**EXERCISES:**
[1] In the piece on discussing death, duplicate the stretch from "April 16 is" through "their healthcare wishes.".
[2] In the piece on discussing death, why does the research suggest that half of us won't be able to make our own healthcare decisions at the end of life? Answer in one to three sentences.
[3] Resume the piece on discussing death, starting right after its final sentence.

**GIVEN TEXT:**
##########

Difficult discussion on death important

How we want to die – and don’t want to die – is one of the most important conversations that America is not having. According to a survey published by Excellus Blue Cross Blue Shield in 2008, 80 percent of upstate residents think it is very important to have a living will that directs their end-of-life care, but only 27 percent have one.

April 16 is National Healthcare Decisions Day. The goal of this nation-wide initiative is to ensure that all adults in America have both the information and the opportunity to communicate and document their healthcare wishes.

Research suggests that half of us won’t be able to make our own healthcare decisions at the end of life because the vast majority of us will die from chronic disease, not a sudden event. Doctors and family members won’t know our preferences if we do not put them in writing and share them.

Making healthcare decisions is often difficult in the best of circumstances; making decisions for others who cannot speak for themselves is more complicated. Each of us has the ability to guide our healthcare providers and our loved ones about what we want. “Advance directives” (living wills, healthcare proxies, etc.) give us the ability to document the types of healthcare we do and do not want, and to name an “agent” to speak for us if we cannot speak for ourselves.

##########

**DATASET EXCERPTS:**

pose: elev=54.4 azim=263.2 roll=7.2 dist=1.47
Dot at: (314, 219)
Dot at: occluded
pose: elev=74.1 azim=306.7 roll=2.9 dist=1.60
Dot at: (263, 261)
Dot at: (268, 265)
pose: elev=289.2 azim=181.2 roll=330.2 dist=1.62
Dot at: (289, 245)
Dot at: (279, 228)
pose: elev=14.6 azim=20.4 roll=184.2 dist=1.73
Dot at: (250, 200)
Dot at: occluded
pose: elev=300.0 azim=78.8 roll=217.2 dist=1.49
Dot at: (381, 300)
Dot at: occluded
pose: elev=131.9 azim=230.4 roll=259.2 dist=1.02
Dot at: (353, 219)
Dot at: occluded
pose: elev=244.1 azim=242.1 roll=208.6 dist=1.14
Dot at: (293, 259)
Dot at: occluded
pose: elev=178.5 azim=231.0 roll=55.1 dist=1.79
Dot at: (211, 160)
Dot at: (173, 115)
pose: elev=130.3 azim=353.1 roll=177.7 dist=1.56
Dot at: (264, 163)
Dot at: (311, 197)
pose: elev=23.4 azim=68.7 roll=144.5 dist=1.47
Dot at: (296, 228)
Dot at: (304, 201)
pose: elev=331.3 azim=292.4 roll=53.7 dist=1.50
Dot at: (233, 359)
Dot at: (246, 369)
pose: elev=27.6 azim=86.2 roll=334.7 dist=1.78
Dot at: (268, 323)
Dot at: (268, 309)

##########

**ANSWERS TO THIS EXERCISE:**
[1]
April 16 is National Healthcare Decisions Day. The goal of this nation-wide initiative is to ensure that all adults in America have both the information and the opportunity to communicate and document their healthcare wishes.

[2] Most of us will die from chronic disease rather than a sudden event.

[3]
With the Patient Self-Determination Act of 1990, Congress affirmed the right of every citizen to set forth his or her future healthcare wishes in writing with an advance directive. Yet various estimates suggest that a minority of Americans have done so. Because advance directives can be created without a lawyer, for free, and relatively easily, this figure is astonishingly low. In recognition of this, National Healthcare Decisions Day strives to provide much-needed information to the public, reduce the number of tragedies that occur when a person’s wishes are unknown, and improve the ability of healthcare facilities and providers to offer informed and thoughtful guidance about advance health-care planning to their patients.

New York State has made it easier for people with a life limiting illness in 2008 to get all “the care they want, but only the care they want” and document the same through the use of MOLST – Medical Orders for Life Sustaining Treatment, as well as through passage of the Family Health Care Decision Act and Palliative Care Information Act. The legislative attention given advance care planning at the state and Federal level underscores the importance of putting our individual healthcare needs and preferences first.

Family conversations are pivotal to exploring, accepting and documenting end-of-life wishes. And so Hospice Chautauqua County and the Chautauqua Cares Coalition of the Chautauqua County Health Network are teaming up to sponsor community dinners the week of National Healthcare Decisions Day. These dinners, which we are calling “Death Over Dinner,” are opportunities for community members to share a conversation with friends or family members about their wishes for end-of-life care. Those wishing to document their wishes with living wills or healthcare proxies will be able to do so at the dinners.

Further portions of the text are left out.